Gamers have long used the combination of overclocking CPUs and water cooling to squeeze peak performance out of PCs. Can that same approach create more powerful cloud computing platforms?
New research from Microsoft suggests that it might. The company has been test-driving the use of overclocked processors running in immersion cooling tanks, and says the combination allows servers to perform at a higher level.
“Based on our tests, we’ve found that for some chipsets, the performance can increase by 20 percent through the use of liquid cooling,” said Christian Belady, distinguished engineer and vice president of Microsoft’s datacenter advanced development group. “This demonstrates how liquid cooling can be used not only to support our sustainability goals to reduce and eventually eliminate water used for cooling in datacenters, but also generate more performant chips operating at warmer coolant temperatures for advanced AI and ML workloads.”
Those types of performance improvements could be significant when applied at cloud scale, and enable new approaches to how data centers are built and operated.
“Because of the efficiencies in both power and cooling that liquid cooling affords us, it unlocks new potential for data center rack design,” said Belady.
The research was shared as part of Microsoft’s update on its sustainability initiatives, including a plan to slash its data center water usage by 95 percent by 2024. Increased use of liquid cooling is an important component of this effort, as it allows a waterless design. Microsoft will also begin running warmer data centers, raising the set point for server halls to reduce – and possibly eliminate – the company’s reliance on water-intensive evaporative cooling.
Overclocking: More Power, But Also More Heat
In overclocking, CPUs are run at a higher clock rate than designed – in effect, forcing the computer to run faster than it’s supposed to go. Overclocking boosts performance, but also causes components to generate more heat.
“Liquid cooling can be used not only to support our sustainability goals, but also generate more performant chips operating at warmer coolant temperatures for advanced AI and ML workloads.”
Christian Belady, Microsoft
That’s where immersion cooling comes in. In two-phase immersion, servers are submerged in a coolant fluid that boils off as the chips generate heat, removing the heat as it changes from liquid to vapor. The vapor then condenses into liquid for reuse, all without a pump. Immersion cooling can deliver exceptional power efficiency because it uses sealed tanks that don’t require the raised floors or room-level air cooling found in most commercial data centers.
We’ve been tracking Microsoft’s adoption of liquid cooling, and the company is signaling that two-phase immersion cooling will play a much larger role in future data designs.
“Liquid cooling paves the way for more densely-packed servers in smaller spaces, meaning increased capacity per square foot in a datacenter – or the ability to create smaller datacenters in more strategic locations in the future, Belady said. “This adds to the benefits of waterless cooling design.”

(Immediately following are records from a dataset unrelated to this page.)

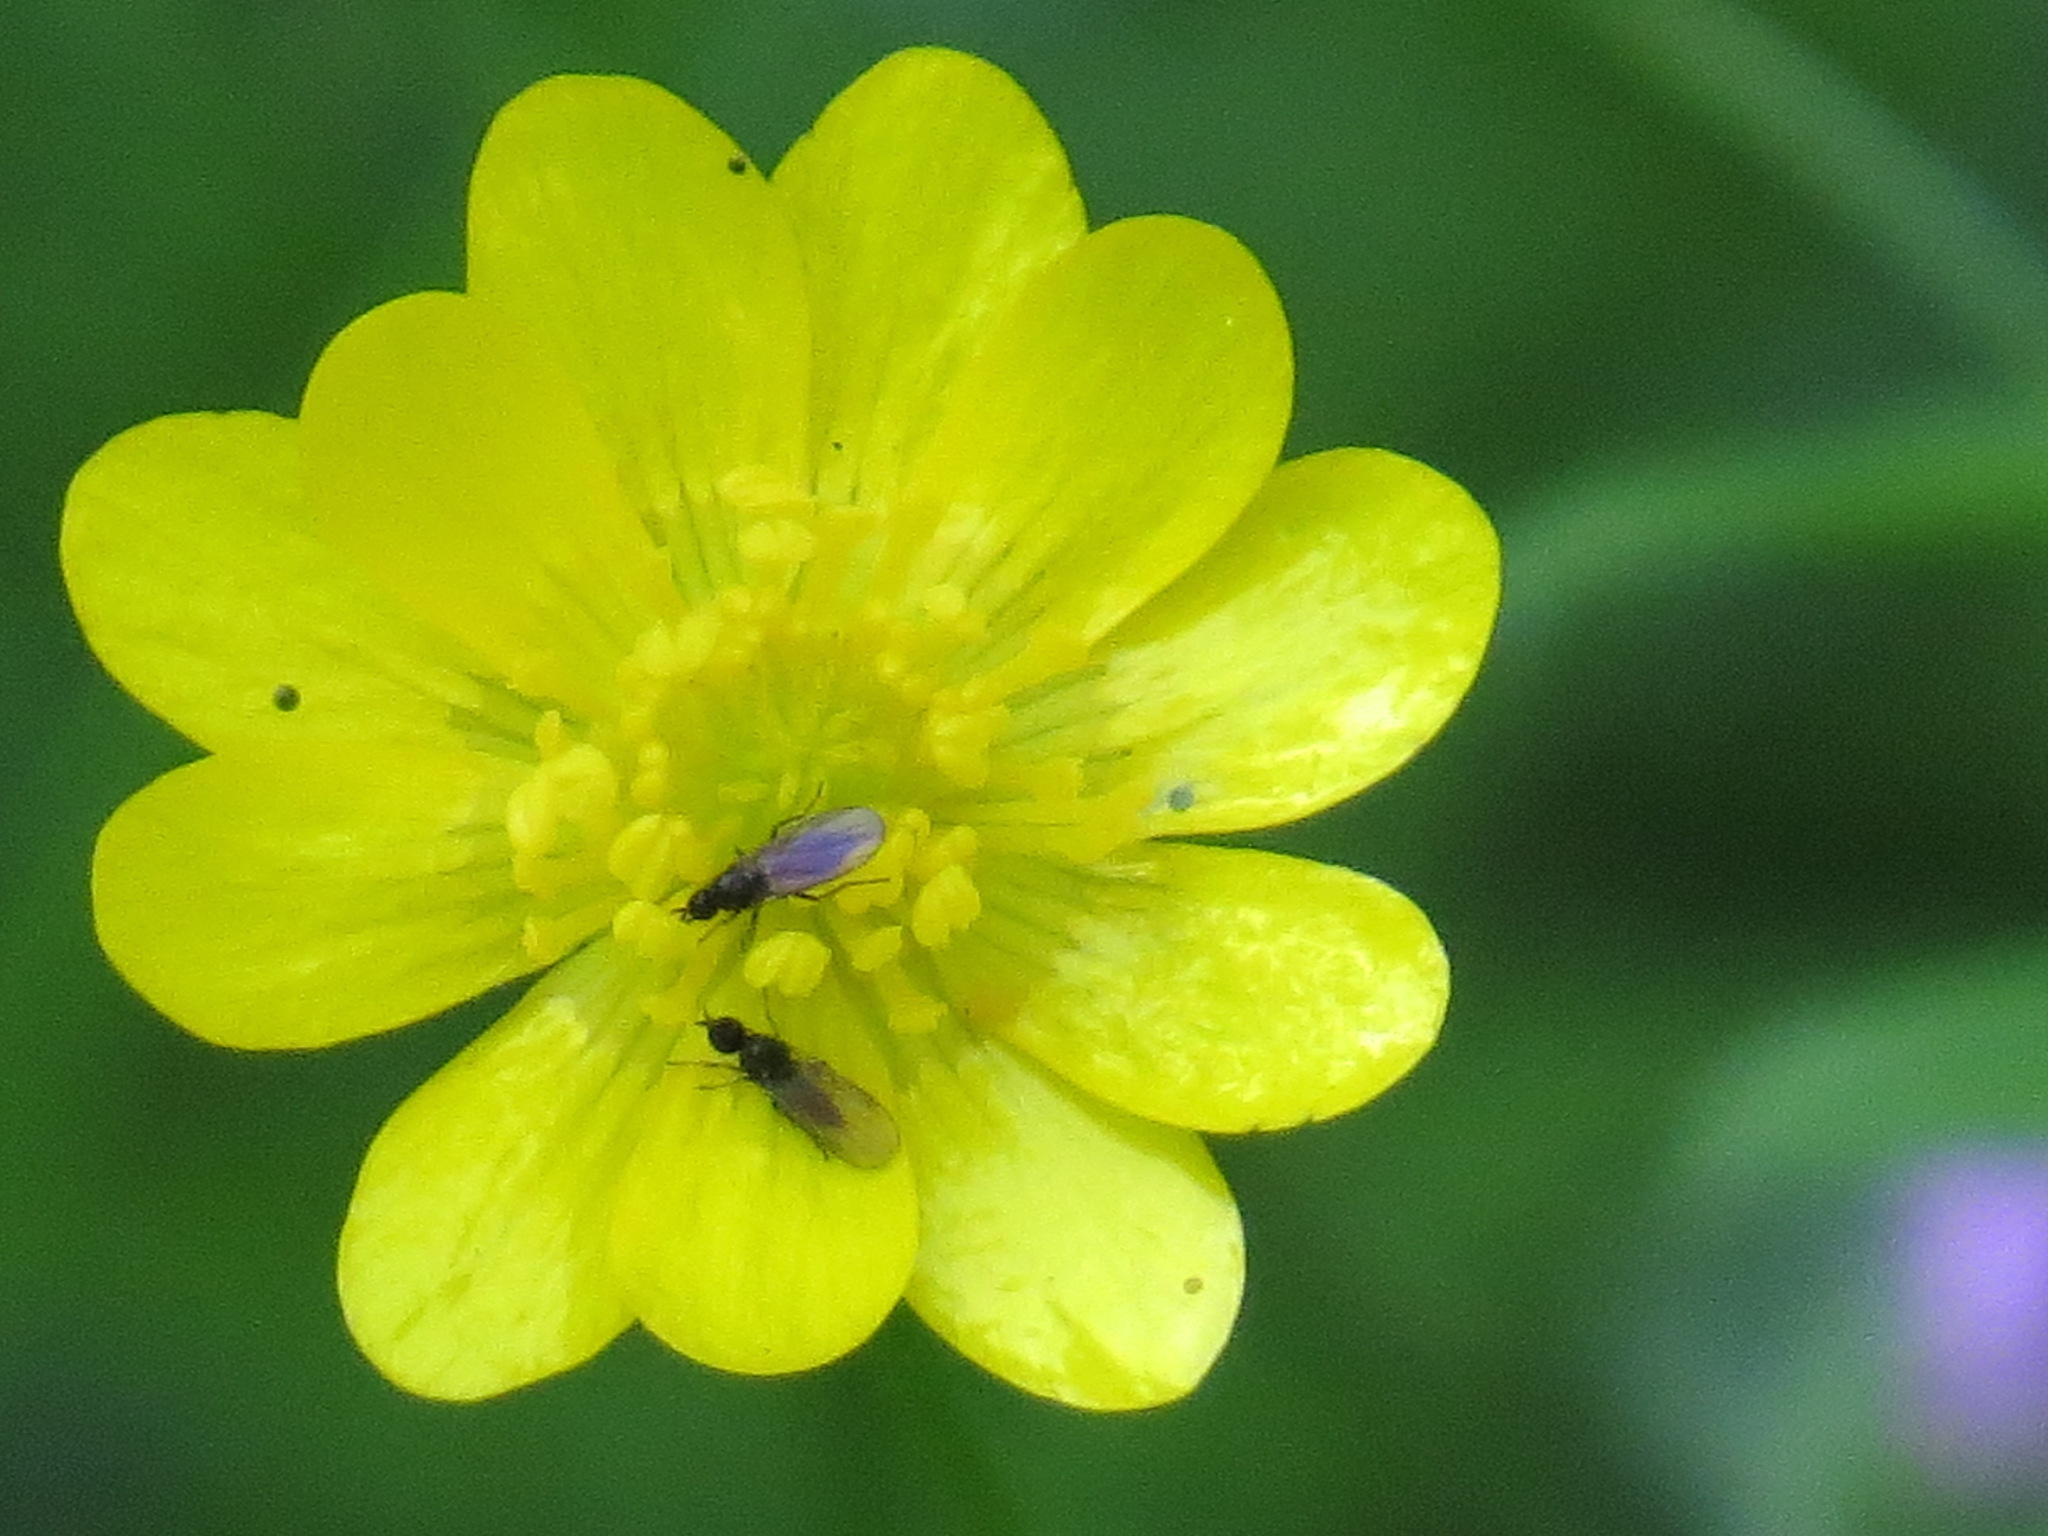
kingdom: Plantae
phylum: Tracheophyta
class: Magnoliopsida
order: Ranunculales
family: Ranunculaceae
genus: Ranunculus
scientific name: Ranunculus californicus
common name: California buttercup
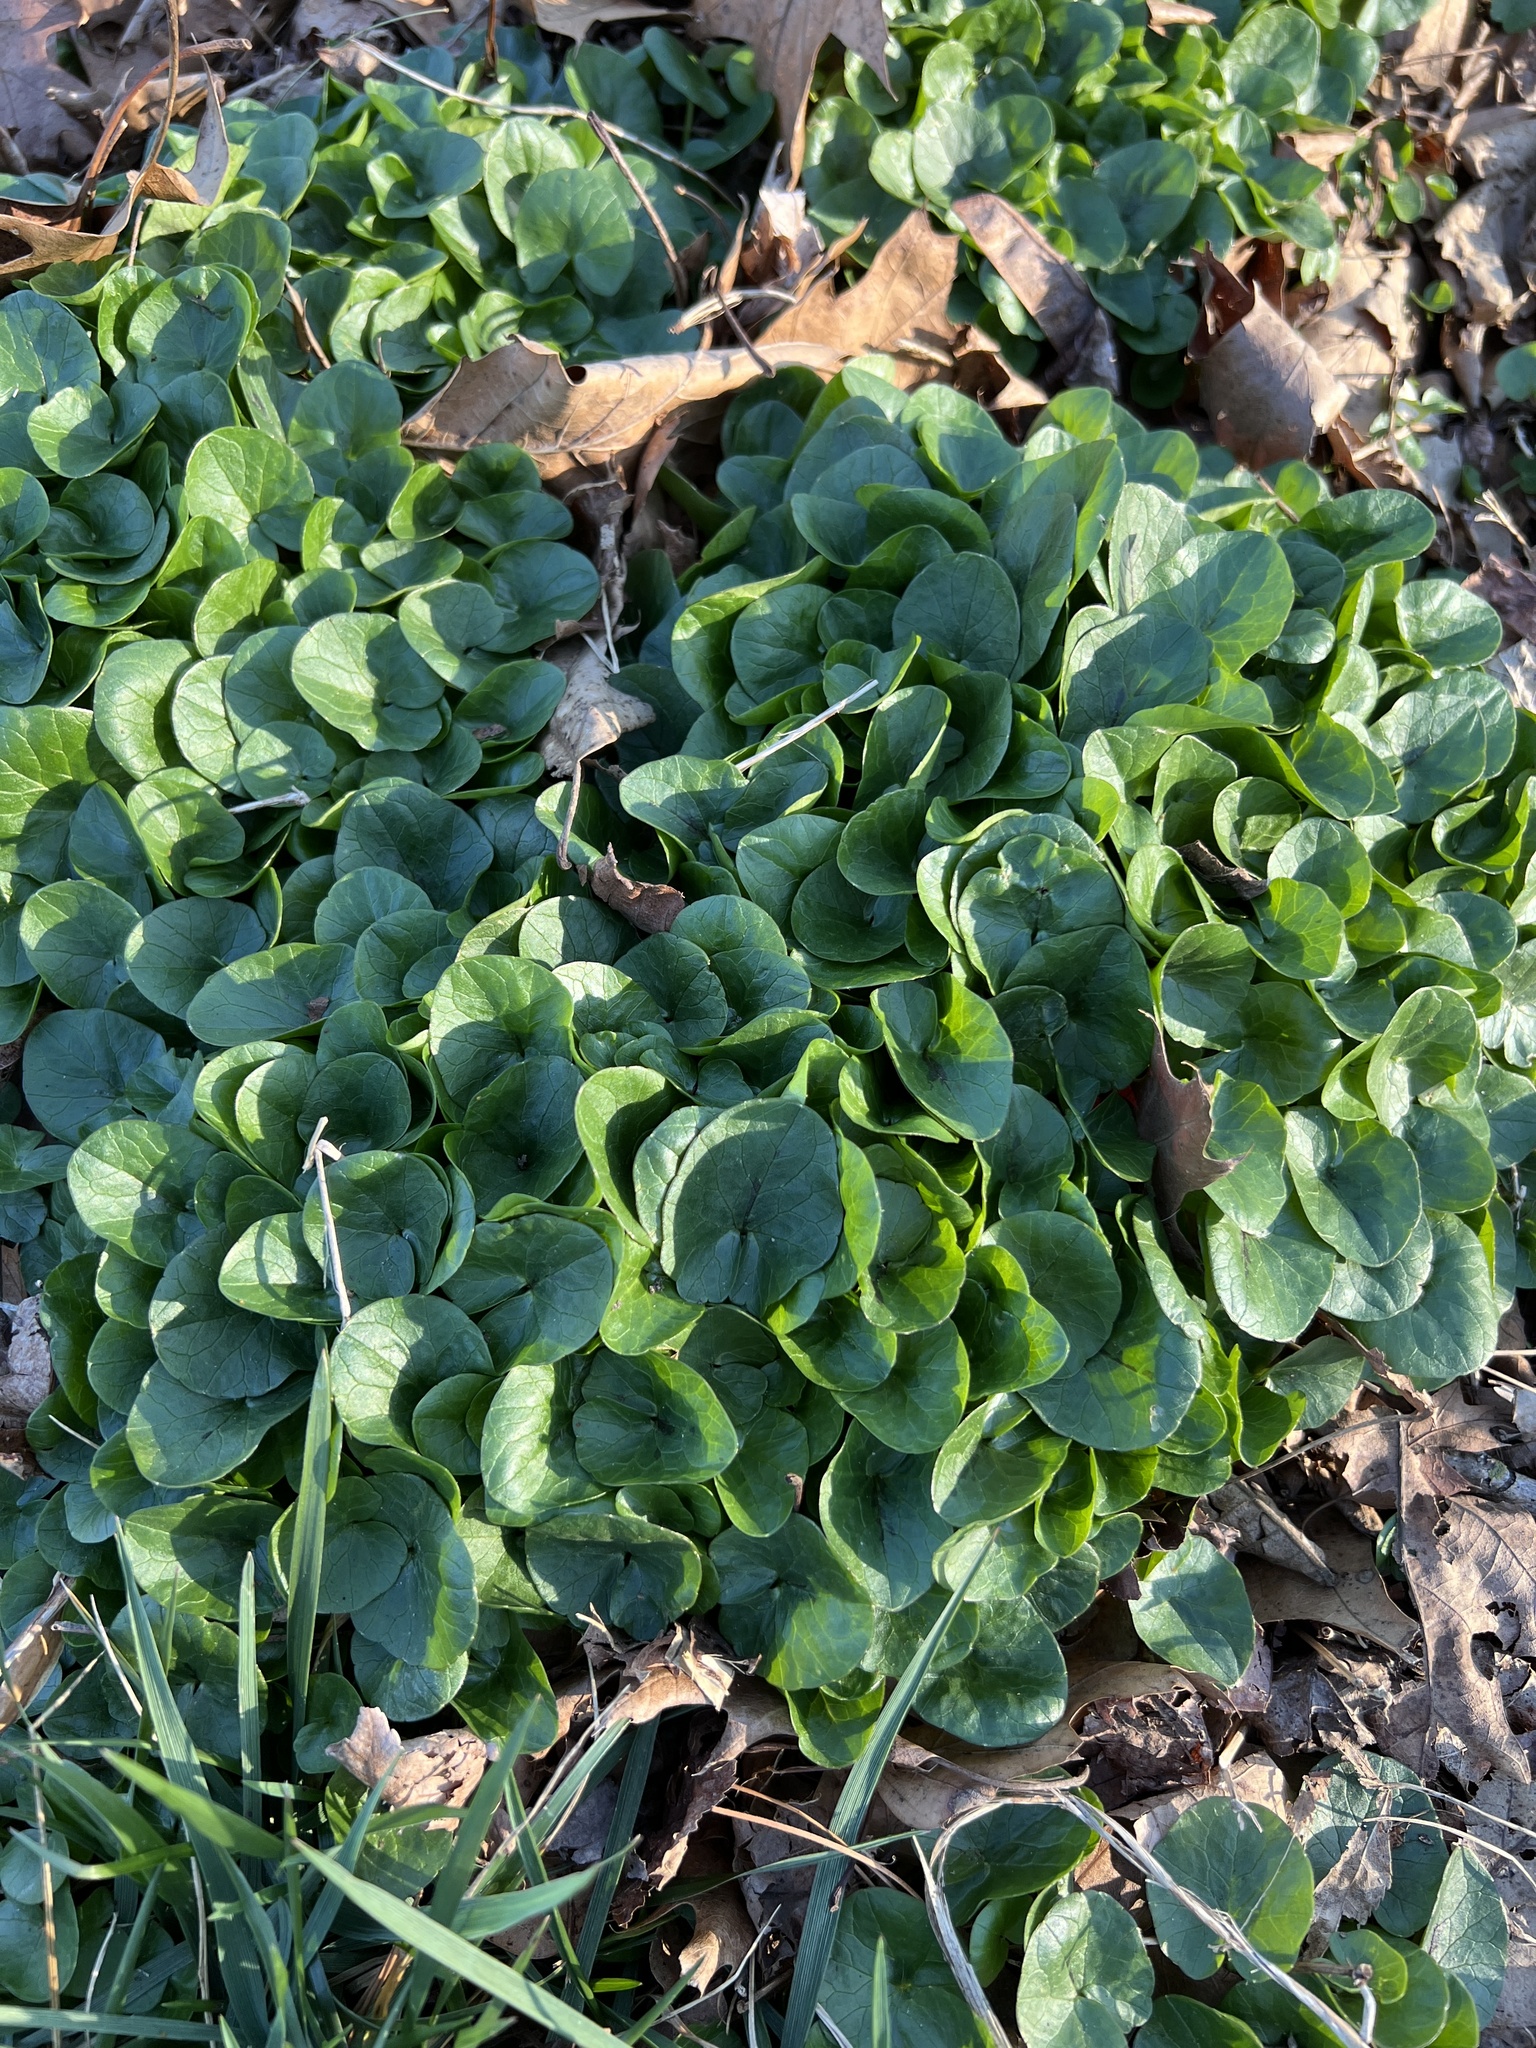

In March, Microsoft revealed that it was test-driving cooling technology used in bitcoin mining facilities in which servers are dunked in tanks of cooling fluid to manage rising heat densities. In April it placed a single rack of 48 servers using two-phase immersion cooling into production in its data center in Quincy, Washington.
More Immersion Cooling on the Horizon?
Microsoft isn’t yet building entire data centers of immersion tanks, but says it is ready to expand their use.
“Our plan is to scale this deployment to multiple tanks to understand how to scale liquid immersion cooling and maintain services reliability,” the company said. “Depending on the outcome, we are going to develop a more optimized version of this technology across other datacenters.”
Microsoft isn’t the first company to connect immersion and performance gains, as this has been a driver in the adoption of immersion in cryptocurrency mining. Riot Blockchain says its research found that using immersion with ASIC chips can boost its hash rate by 25 percent, with the potential for larger gains. This week Riot began construction on 200 megawatts of immersion cooling capacity at a new hashing center in Rockdale, Texas.
“We anticipate observing an increase in the company’s hash rate and productivity through 2022, without having to rely solely on purchasing additional ASICs,” said Jason Lee, CEO of Riot.
Microsoft’s Azure cloud and Office apps require much higher reliability than bitcoin mining, which can be interrupted without knocking global businesses offline. A key motivation for Microsoft is beefing up its cloud for growing adoption of artificial intelligence (AI) and other high-density applications, which pose challenges for data center design and management.
Powerful new hardware for AI workloads is packing more computing power into each piece of equipment, boosting the power density – the amount of electricity used by servers and storage in a rack or cabinet – and the accompanying heat.
AI hardware also can create high “flux,” in which power use in a rack increases rapidly as hardware commences a new workload, which can be difficult to manage with traditional air cooling. A number of service providers have focused on air-cooled solutions optimized for high-density workloads, but as densities rise past 25 to 30 kW a rack, users increasingly turn to liquid cooling to manage these workloads.
Belady says liquid cooling represents “a major step function for managing density.”
“It paves the way for higher density and more power-efficient data centers,” said Belady. “We’re only at the beginning of that density curve. We’re really bullish on the technology.”